Ottawa’s police chief has publicly announced his resignation, after he faced days of widespread criticism over the force’s handling of an ongoing anti-government trucker protest in the Canadian capital.
Peter Sloly on Tuesday afternoon confirmed earlier reports that he had stepped down as head of the Ottawa Police Service, saying in a statement posted on Twitter that he made the decision with “a heavy heart”.
“Since the onset of this demonstration, I have done everything possible to keep this city safe and put an end to this unprecedented and unforeseeable crisis,” he said, adding that police had acquired new resources and enforcement tools.
“I am confident the Ottawa Police Service is now better positioned to end this occupation.”
Sloly has come under widespread criticism as Ottawa police have failed to disperse a large group of Canadian truckers and their supporters, who converged on the city late last month in protest of mandatory vaccination requirements at the Canada-US land border.
Since then, the so-called “Freedom Convoy” participants have erected blockades at several border crossings, while a group has maintained what residents describe as an “occupation” of Ottawa’s downtown core.
Ottawa residents decried the demonstrators for parking their vehicles on residential streets, harassing and threatening locals, and honking their horns and setting off fireworks at all hours of the night. Many also questioned why police have failed to disperse the convoy.
The Ottawa Police Service (OPS) initially said that while the cost of policing the convoy was estimated at more than 800,000 Canadian dollars ($628,000) per day, “police have avoided ticketing and towing vehicle[s] so as not to instigate confrontations with demonstrators.”
Sloly later told reporters that “there may not be a police solution to this demonstration” and suggested the Canadian military could be sent in to disperse the convoy participants – an idea Prime Minister Justin Trudeau quickly rejected.

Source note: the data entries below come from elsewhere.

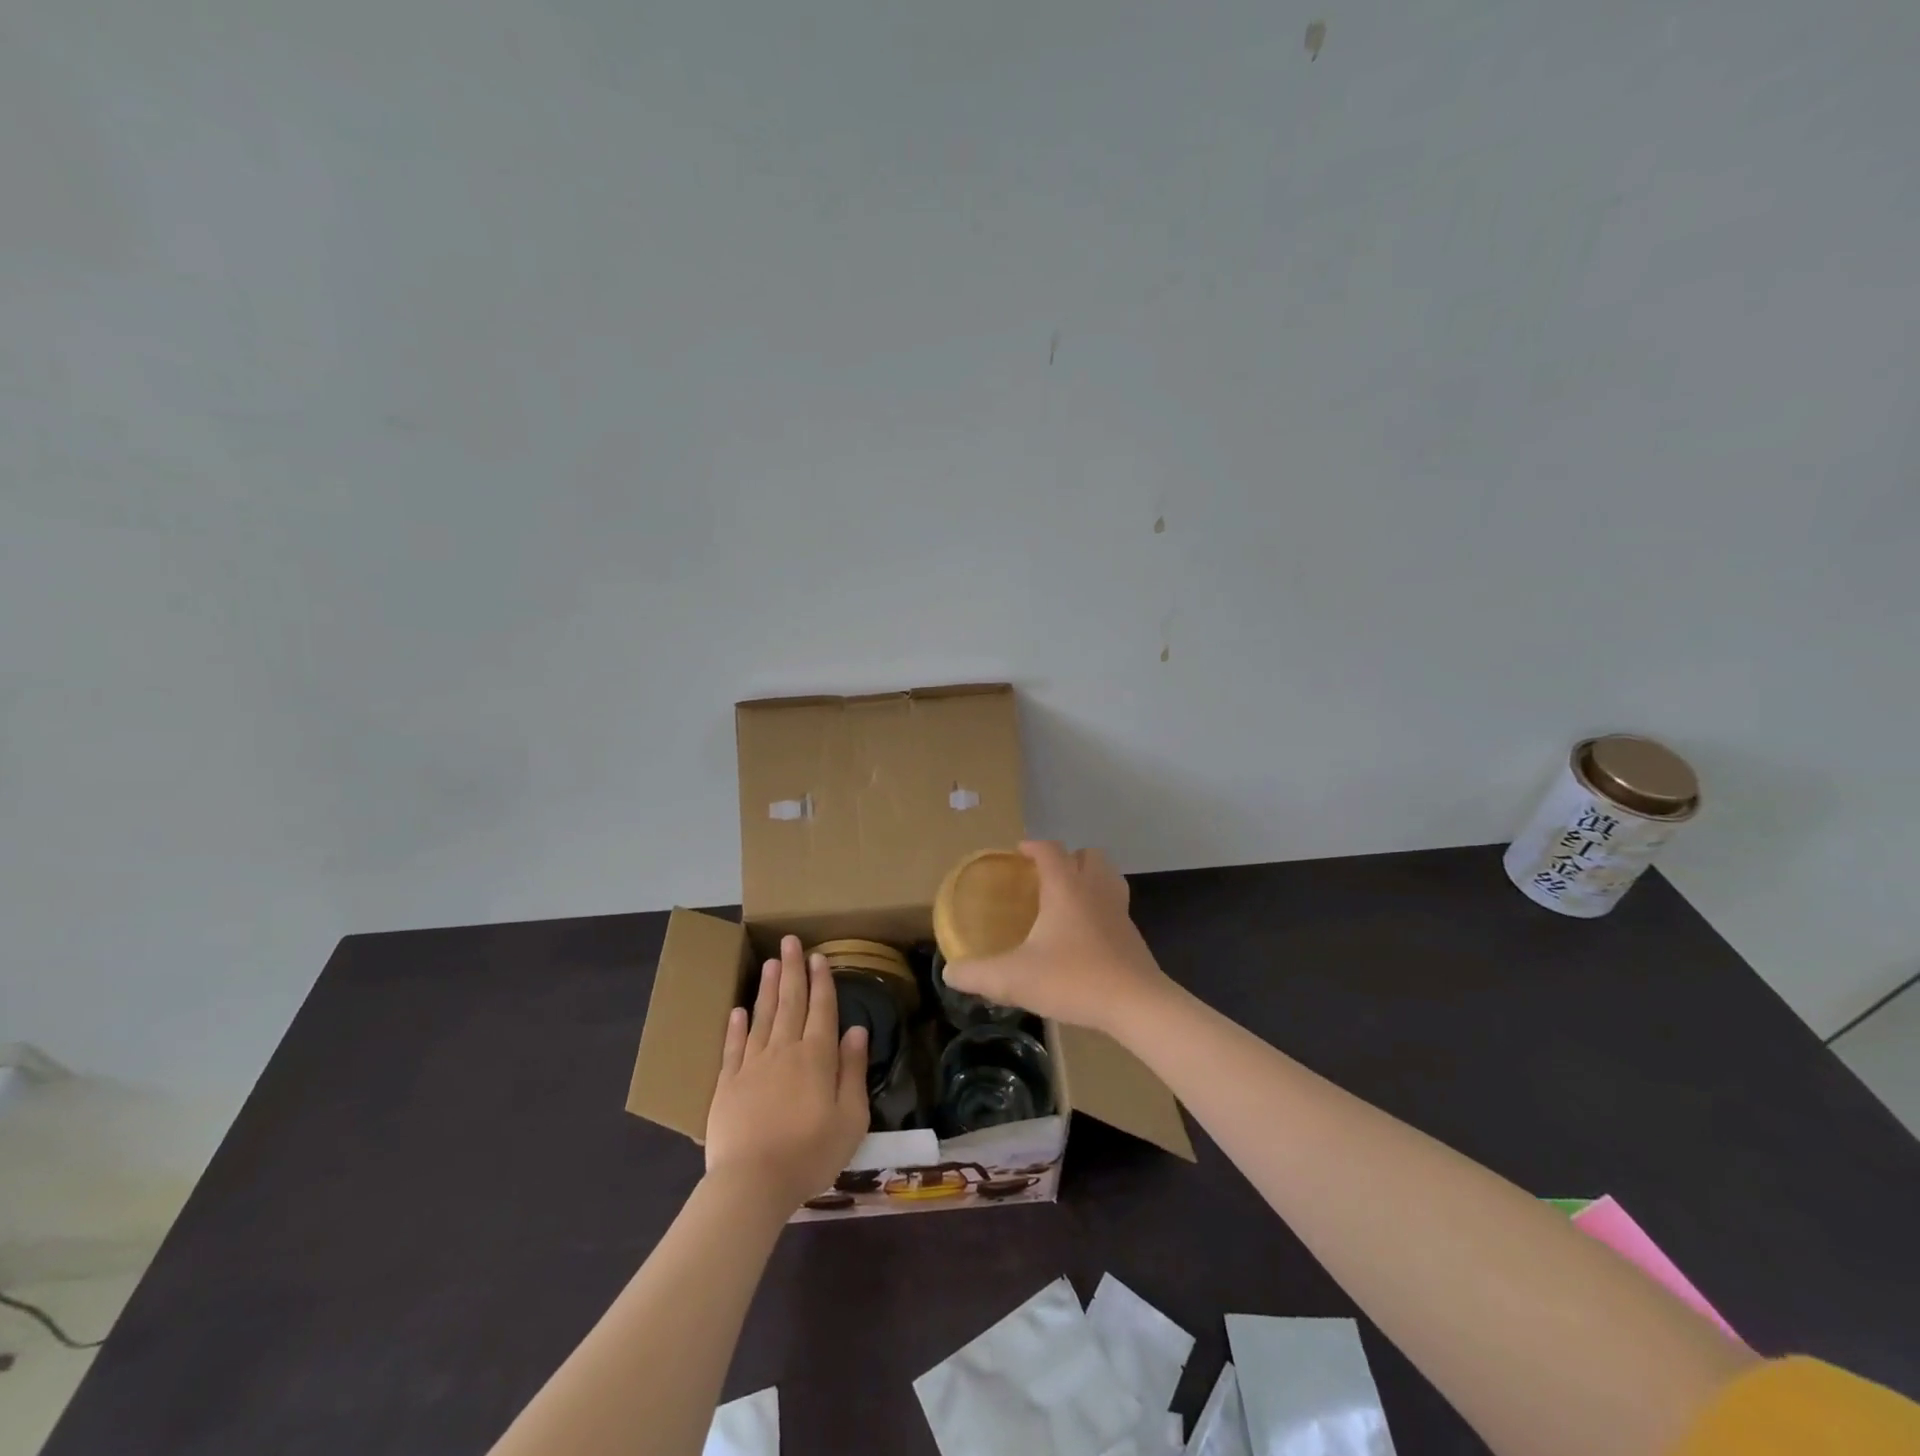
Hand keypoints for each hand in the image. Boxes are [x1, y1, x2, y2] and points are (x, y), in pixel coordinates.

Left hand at [705, 936, 870, 1211]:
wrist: (752, 1183)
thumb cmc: (810, 1153)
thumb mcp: (850, 1118)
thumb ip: (852, 1070)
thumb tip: (856, 1030)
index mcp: (817, 1057)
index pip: (821, 1009)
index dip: (821, 981)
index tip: (818, 956)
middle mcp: (784, 1050)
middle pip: (790, 1002)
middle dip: (792, 970)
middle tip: (790, 941)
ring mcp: (752, 1064)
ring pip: (762, 1016)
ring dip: (767, 988)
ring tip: (769, 962)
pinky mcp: (727, 1083)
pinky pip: (733, 1046)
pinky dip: (736, 1026)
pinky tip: (738, 1010)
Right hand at [942, 841, 1176, 1035]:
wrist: (1135, 1004)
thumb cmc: (1073, 979)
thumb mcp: (1014, 979)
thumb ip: (978, 974)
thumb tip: (950, 972)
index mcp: (1066, 887)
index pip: (1050, 850)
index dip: (1033, 846)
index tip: (1018, 853)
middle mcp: (1095, 890)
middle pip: (1089, 855)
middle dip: (1068, 859)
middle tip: (1046, 878)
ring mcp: (1119, 911)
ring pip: (1108, 877)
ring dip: (1090, 879)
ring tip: (1068, 900)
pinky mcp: (1132, 935)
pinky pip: (1116, 906)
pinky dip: (1101, 908)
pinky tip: (1085, 935)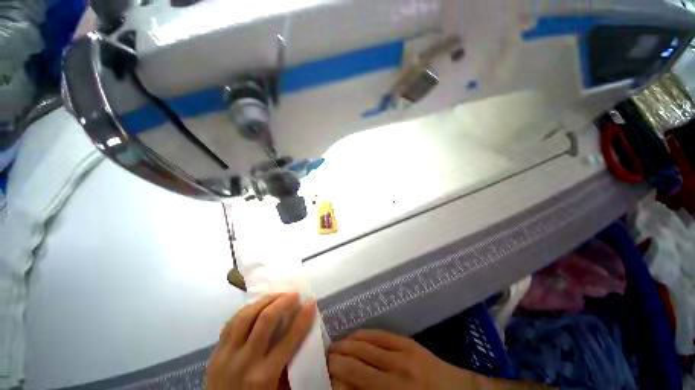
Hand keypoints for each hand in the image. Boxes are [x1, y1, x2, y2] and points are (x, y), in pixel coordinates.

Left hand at [207, 293, 315, 389]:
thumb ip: (288, 364)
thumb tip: (301, 333)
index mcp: (264, 376)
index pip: (289, 339)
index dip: (303, 317)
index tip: (311, 302)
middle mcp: (245, 362)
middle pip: (265, 320)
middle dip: (283, 302)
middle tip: (294, 295)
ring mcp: (226, 355)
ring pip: (246, 316)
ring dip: (265, 301)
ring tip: (278, 296)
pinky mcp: (214, 352)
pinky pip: (231, 323)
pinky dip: (247, 310)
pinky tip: (257, 306)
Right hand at [328, 330, 480, 389]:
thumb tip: (342, 386)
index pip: (354, 382)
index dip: (335, 377)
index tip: (323, 374)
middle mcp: (394, 374)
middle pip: (356, 362)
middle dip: (336, 359)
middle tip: (323, 358)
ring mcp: (402, 354)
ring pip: (365, 345)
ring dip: (346, 344)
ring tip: (333, 346)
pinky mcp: (407, 342)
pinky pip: (379, 335)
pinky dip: (362, 335)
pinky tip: (353, 336)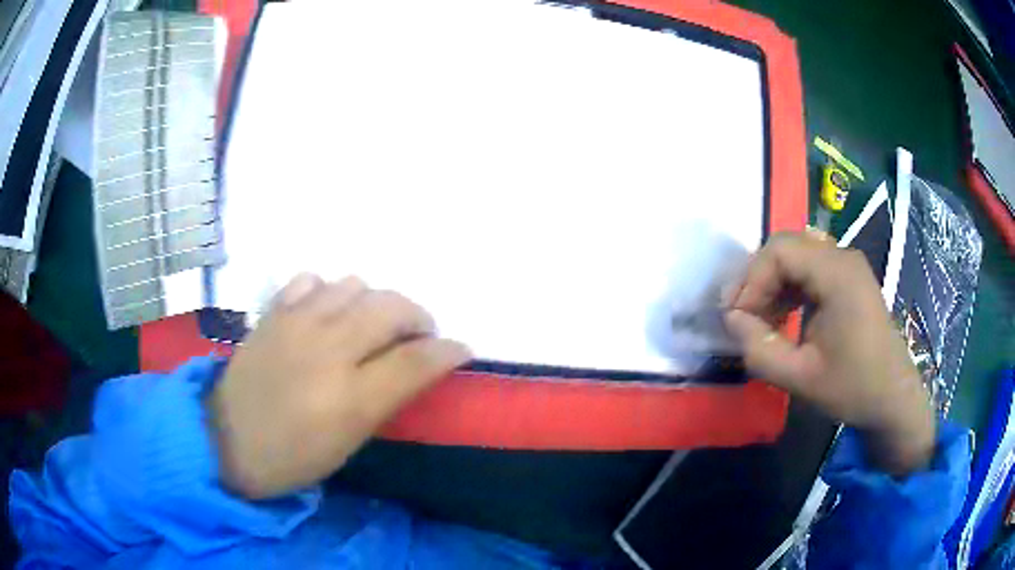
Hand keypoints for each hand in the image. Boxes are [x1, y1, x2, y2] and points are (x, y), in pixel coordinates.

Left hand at [208, 274, 470, 498]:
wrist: (227, 439)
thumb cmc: (293, 457)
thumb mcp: (348, 442)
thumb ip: (386, 398)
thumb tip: (418, 367)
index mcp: (350, 398)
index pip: (417, 360)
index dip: (448, 350)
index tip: (460, 349)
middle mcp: (328, 350)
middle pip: (392, 307)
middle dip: (418, 317)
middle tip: (417, 336)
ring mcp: (296, 324)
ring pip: (355, 284)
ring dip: (374, 303)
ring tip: (369, 325)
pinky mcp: (273, 312)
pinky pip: (312, 280)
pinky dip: (329, 292)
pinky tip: (326, 313)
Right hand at [723, 231, 934, 476]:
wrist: (893, 398)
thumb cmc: (853, 388)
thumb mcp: (801, 377)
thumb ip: (759, 349)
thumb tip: (731, 320)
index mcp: (837, 273)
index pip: (779, 251)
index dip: (751, 280)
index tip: (736, 318)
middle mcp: (842, 257)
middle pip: (786, 247)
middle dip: (757, 279)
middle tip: (740, 316)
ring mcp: (847, 266)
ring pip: (796, 256)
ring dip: (771, 284)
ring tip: (757, 319)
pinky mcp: (848, 279)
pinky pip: (809, 269)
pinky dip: (788, 288)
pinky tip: (781, 316)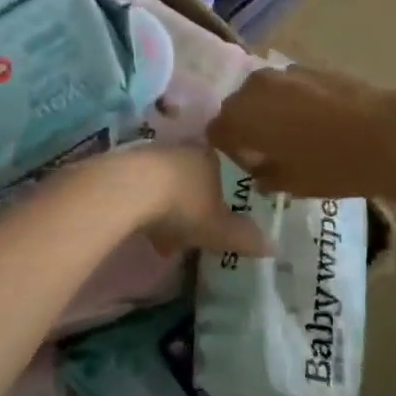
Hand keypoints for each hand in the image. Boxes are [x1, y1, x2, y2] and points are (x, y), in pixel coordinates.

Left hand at [114, 144, 274, 258]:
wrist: (127, 189)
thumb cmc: (183, 204)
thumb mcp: (219, 228)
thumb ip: (243, 237)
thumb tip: (273, 246)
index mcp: (211, 157)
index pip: (224, 169)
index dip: (224, 194)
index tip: (221, 216)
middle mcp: (182, 149)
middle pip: (193, 176)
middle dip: (193, 204)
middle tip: (194, 231)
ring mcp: (150, 154)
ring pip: (166, 182)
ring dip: (167, 208)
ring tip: (166, 240)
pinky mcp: (122, 164)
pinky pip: (141, 189)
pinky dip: (145, 208)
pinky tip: (143, 230)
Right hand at [207, 65, 395, 199]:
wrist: (388, 134)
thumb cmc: (332, 165)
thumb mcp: (292, 183)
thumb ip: (265, 176)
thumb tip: (259, 172)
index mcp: (240, 116)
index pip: (216, 132)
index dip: (231, 151)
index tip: (252, 166)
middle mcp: (254, 87)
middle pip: (237, 107)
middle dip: (247, 128)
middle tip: (270, 152)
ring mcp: (284, 73)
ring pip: (263, 94)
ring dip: (270, 112)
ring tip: (295, 135)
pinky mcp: (312, 67)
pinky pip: (289, 87)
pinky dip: (293, 101)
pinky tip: (317, 121)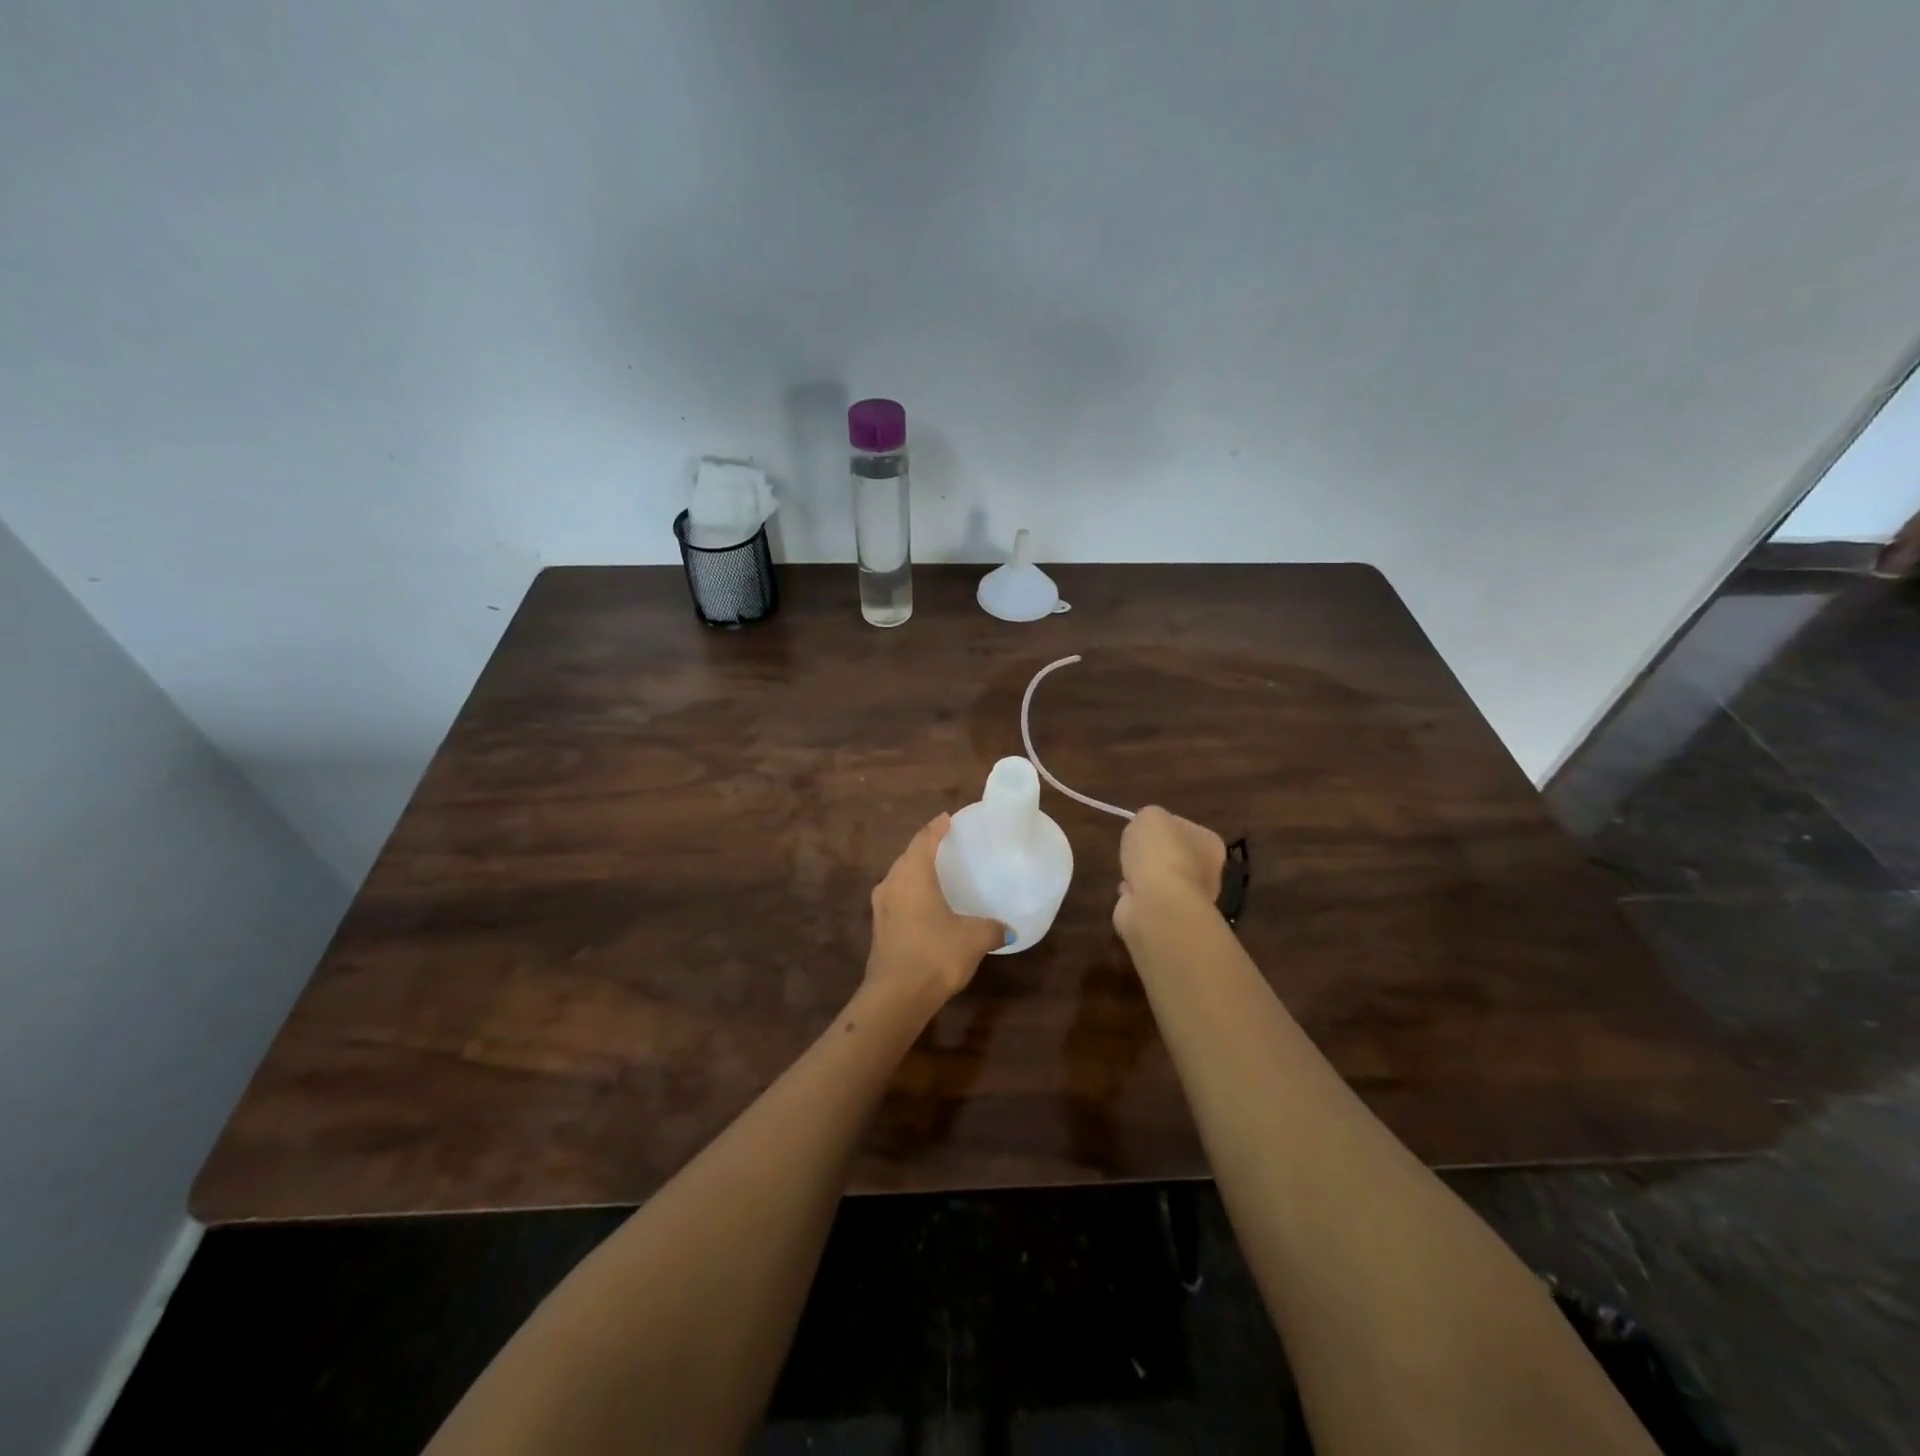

He later described the continuing protest in Ottawa as a “siege” and had called for reinforcements.
On Monday, Trudeau invoked never-before-used, federal emergency powers in what he said was an attempt “to strengthen and support law enforcement agencies at all levels across the country” amid the trucker blockades.
The Emergencies Act allows the federal government to take “special temporary measures” for a period of 30 days during national emergencies. “I want to be very clear: the scope of these measures will be time-limited, geographically targeted, as well as reasonable and proportionate to the threats they are meant to address,” Trudeau told reporters.
Authorities earlier this week dispersed a blockade at the Ambassador Bridge – the busiest commercial span between Canada and the US – which protesters had blocked for several days.
Protesters who had blocked the Coutts crossing between the western Canadian province of Alberta and the US state of Montana also left on Tuesday morning, Canadian media reported.
That came after federal Royal Canadian Mounted Police (RCMP) said a day earlier that 11 people had been arrested at the Coutts blockade after a search of three trailers uncovered 13 long guns, handguns, body armour, a machete, a large quantity of ammunition and high-capacity magazines.
“Information was received that this group had access to a cache of firearms with a large quantity of ammunition. The group was said to have a willingness to use force against the police if any attempts were made to disrupt the blockade,” the RCMP said.
But back in Ottawa, some truckers appeared to harden their stance in response to Trudeau’s decision to invoke the Emergencies Act.
The AFP news agency reported that some were moving big rigs into positions that could be more difficult to dislodge, and posted signs on their vehicles that read: “Hold the line.”
“Truckers are not going anywhere,” Tyler, who gave only his first name, told AFP while sitting at the wheel of a massive truck parked outside parliament.
“We’re not leaving. We’ve dug in this long,” said Gord, a cross-border truck driver from the central province of Manitoba, also told Reuters, declining to give his last name.